> **Problem details**: Your response must be an exact transcription of the lines from the one containing "Kas sul on palju domeene? Meil on üks" through the final line of the data.

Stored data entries
'''
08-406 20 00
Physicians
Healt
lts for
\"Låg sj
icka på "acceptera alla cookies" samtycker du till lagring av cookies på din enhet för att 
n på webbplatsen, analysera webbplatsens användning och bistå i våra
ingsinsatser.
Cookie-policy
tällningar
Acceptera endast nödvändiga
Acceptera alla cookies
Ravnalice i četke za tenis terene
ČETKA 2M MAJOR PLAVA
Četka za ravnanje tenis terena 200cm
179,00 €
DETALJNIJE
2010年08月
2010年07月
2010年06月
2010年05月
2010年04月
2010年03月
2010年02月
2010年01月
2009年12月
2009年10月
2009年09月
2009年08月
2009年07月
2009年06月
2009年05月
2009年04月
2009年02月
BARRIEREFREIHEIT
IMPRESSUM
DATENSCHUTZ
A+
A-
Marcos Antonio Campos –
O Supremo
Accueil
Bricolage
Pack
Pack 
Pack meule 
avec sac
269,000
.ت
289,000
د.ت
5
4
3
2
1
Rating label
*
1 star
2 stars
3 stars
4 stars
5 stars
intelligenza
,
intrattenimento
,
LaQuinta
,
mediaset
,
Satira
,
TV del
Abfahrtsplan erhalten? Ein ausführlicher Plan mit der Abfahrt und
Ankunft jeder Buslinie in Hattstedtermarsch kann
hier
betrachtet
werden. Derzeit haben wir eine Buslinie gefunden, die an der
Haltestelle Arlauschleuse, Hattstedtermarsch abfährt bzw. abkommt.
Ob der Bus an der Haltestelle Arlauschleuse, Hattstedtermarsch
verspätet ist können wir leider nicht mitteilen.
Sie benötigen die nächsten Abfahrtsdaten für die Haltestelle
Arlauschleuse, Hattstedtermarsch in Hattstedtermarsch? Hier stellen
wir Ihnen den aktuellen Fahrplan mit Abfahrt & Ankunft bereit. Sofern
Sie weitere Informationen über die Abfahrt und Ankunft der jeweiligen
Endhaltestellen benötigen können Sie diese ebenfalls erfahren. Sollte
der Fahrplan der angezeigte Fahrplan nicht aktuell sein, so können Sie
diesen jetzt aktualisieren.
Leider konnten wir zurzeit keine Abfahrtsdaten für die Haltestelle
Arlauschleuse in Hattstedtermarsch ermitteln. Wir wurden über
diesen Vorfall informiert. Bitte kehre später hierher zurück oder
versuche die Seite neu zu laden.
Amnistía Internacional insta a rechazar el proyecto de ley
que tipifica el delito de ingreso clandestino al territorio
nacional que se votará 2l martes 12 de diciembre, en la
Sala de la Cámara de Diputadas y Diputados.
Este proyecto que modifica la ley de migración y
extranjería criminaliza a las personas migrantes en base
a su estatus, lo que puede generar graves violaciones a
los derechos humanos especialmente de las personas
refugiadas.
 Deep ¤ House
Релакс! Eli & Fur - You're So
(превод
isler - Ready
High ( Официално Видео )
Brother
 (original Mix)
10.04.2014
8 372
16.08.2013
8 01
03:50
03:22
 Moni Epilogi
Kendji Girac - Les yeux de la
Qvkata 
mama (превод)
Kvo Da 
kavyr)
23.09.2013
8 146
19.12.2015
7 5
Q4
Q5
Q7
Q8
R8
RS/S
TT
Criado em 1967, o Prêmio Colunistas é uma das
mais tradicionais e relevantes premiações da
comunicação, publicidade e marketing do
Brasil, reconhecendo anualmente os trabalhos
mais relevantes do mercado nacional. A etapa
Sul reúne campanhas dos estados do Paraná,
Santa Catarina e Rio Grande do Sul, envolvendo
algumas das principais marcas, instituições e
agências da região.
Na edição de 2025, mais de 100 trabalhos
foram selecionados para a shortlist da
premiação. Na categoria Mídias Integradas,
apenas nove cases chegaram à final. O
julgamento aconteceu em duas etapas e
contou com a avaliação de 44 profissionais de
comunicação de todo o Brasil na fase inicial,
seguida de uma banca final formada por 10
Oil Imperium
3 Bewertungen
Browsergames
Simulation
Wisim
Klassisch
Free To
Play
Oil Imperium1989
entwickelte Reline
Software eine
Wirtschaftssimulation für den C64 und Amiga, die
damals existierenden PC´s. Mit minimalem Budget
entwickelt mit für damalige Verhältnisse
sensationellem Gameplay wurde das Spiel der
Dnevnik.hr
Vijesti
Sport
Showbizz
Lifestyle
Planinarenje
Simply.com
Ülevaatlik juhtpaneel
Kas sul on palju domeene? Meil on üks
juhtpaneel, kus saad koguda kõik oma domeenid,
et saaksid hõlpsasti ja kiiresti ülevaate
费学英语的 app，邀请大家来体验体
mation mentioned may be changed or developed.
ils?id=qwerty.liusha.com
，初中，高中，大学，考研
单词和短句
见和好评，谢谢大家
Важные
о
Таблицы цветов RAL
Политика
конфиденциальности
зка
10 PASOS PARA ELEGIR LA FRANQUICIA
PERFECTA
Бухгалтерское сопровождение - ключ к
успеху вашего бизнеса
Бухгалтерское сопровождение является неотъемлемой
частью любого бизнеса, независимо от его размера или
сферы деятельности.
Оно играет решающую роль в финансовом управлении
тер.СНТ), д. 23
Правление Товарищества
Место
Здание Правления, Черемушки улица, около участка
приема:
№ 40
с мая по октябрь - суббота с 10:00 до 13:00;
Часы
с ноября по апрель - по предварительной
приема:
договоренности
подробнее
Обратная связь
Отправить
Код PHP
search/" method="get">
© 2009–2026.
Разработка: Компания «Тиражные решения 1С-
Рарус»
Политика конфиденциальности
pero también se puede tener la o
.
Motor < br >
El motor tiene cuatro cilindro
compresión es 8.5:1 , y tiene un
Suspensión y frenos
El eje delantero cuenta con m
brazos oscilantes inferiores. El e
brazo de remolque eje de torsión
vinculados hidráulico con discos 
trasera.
'''
> **Answer to the exercise**:
Kas sul on palju domeene? Meil on üks
juhtpaneel, kus saad koguda kõik oma domeenid,
et saaksid hõlpsasti ja kiiresti ülevaate
费学英语的 app，邀请大家来体验体
mation mentioned may be changed or developed.
ils?id=qwerty.liusha.com
，初中，高中，大学，考研
单词和短句
见和好评，谢谢大家
Важные
о
Таблицы цветов RAL
Политика
конфиденциальности
зка
10 PASOS PARA ELEGIR LA FRANQUICIA
PERFECTA
Бухгалтерское сопровождение - ключ к
успеху вашего бизнеса
Бухгалтерское сопровождение является неотъемлемой
частью любого бизнеса, независимо от его размера или
сферы деятельности.
Оно играет решающую роль в финансовом управлении
тер.СНТ), д. 23
Правление Товарищества
Место
Здание Правления, Черемушки улица, около участка
приема:
№ 40
с мая по октябрь - суббота с 10:00 до 13:00;
Часы
с ноября по апрель - по предварительной
приема:
договоренности
подробнее
Обратная связь
Отправить
Код PHP
search/" method="get">
© 2009–2026.
Разработка: Компания «Тиражные решения 1С-
Рарус»
Политика конфиденциальности
pero también se puede tener la o
.
Motor < br >
El motor tiene cuatro cilindro
compresión es 8.5:1 , y tiene un
Suspensión y frenos
El eje delantero cuenta con m
brazos oscilantes inferiores. El e
brazo de remolque eje de torsión
vinculados hidráulico con discos 
trasera.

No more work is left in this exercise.